November hasn’t been with us for that long. Despite this, I’m willing to bet you’ve heard at least 10 stories about financial problems so far this month.
Sure enough, there are plenty of problems out there and there are some serious bits of number crunching that need to be done before everything straightens out.
This is an effect that has washed away with most of the dreams and ambitions of the automotive industry for this and the following couple of years or so.
BMW meanwhile seem to not be affected by the situation as the Bavarians are telling us they don’t plan to change their original prediction.
Given their latest sales results, it seems that there’s just no point in telling people they’re not hoping to grow or turn certain profits anymore.

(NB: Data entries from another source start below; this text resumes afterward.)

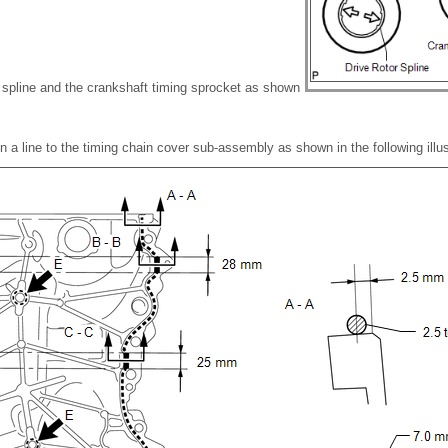
or spline and the crankshaft timing sprocket as shown
n a line to the timing chain cover sub-assembly as shown in the following illus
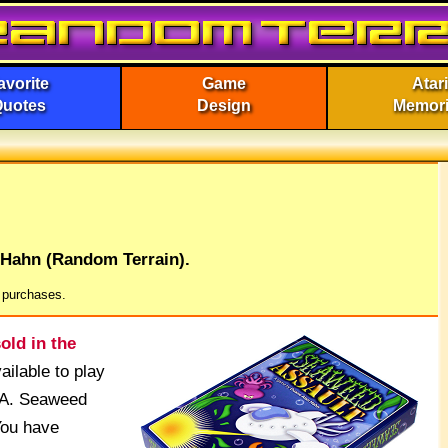
avorite
Game
Atari
Quotes
Design
Memor
 Hahn (Random Terrain).
g purchases.
old in the
ilable to play
SwA. Seaweed
You have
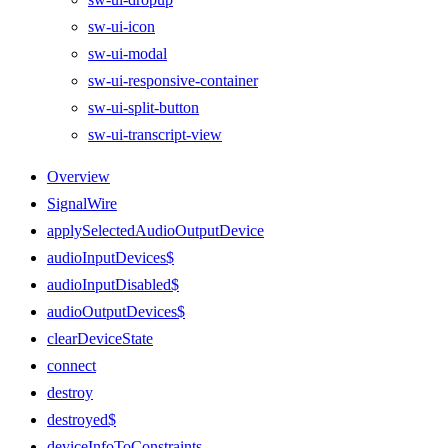
sw-ui-icon
sw-ui-modal
sw-ui-responsive-container
sw-ui-split-button
sw-ui-transcript-view
Overview
SignalWire
applySelectedAudioOutputDevice
audioInputDevices$
audioInputDisabled$
audioOutputDevices$
clearDeviceState
connect
destroy
destroyed$
deviceInfoToConstraints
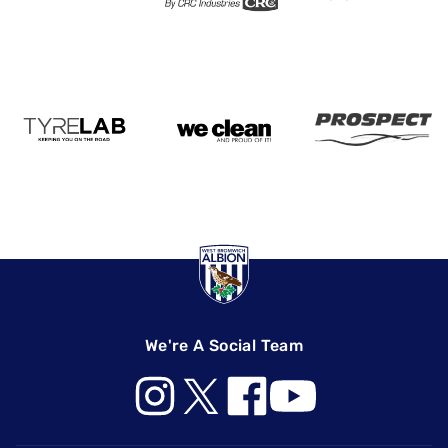
We're A Social Team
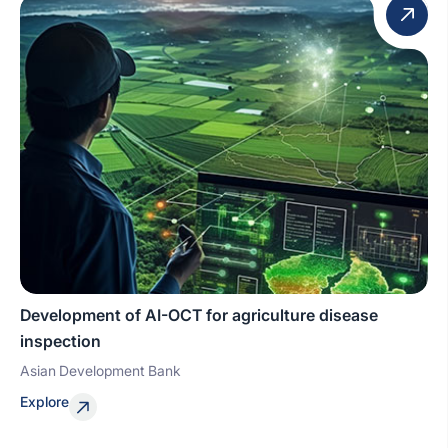
Development of AI-OCT for agriculture disease
inspection
Asian Development Bank
Explore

Currently they’re on the rise, they’re still keeping the opposition in the rear view mirror and there’s no point in adapting to the economy just to lose out to them.
BMW Chief Financial Officer, Friedrich Eichiner, went on record as talking about these results and predictions and there was something impressive to consider.
It seems that he considers the European market still in it. The company’s very diversified lineup of products, will have adapted to the small market quite well.
In fact, he thinks that BMW will do so well against the stress of the European market, that he genuinely expects it to grow.
That sounds remarkable and since most analysts reckon it’s a big mistake, that kind of sounds like a bit of good news for me. It’s rare to see optimism these days.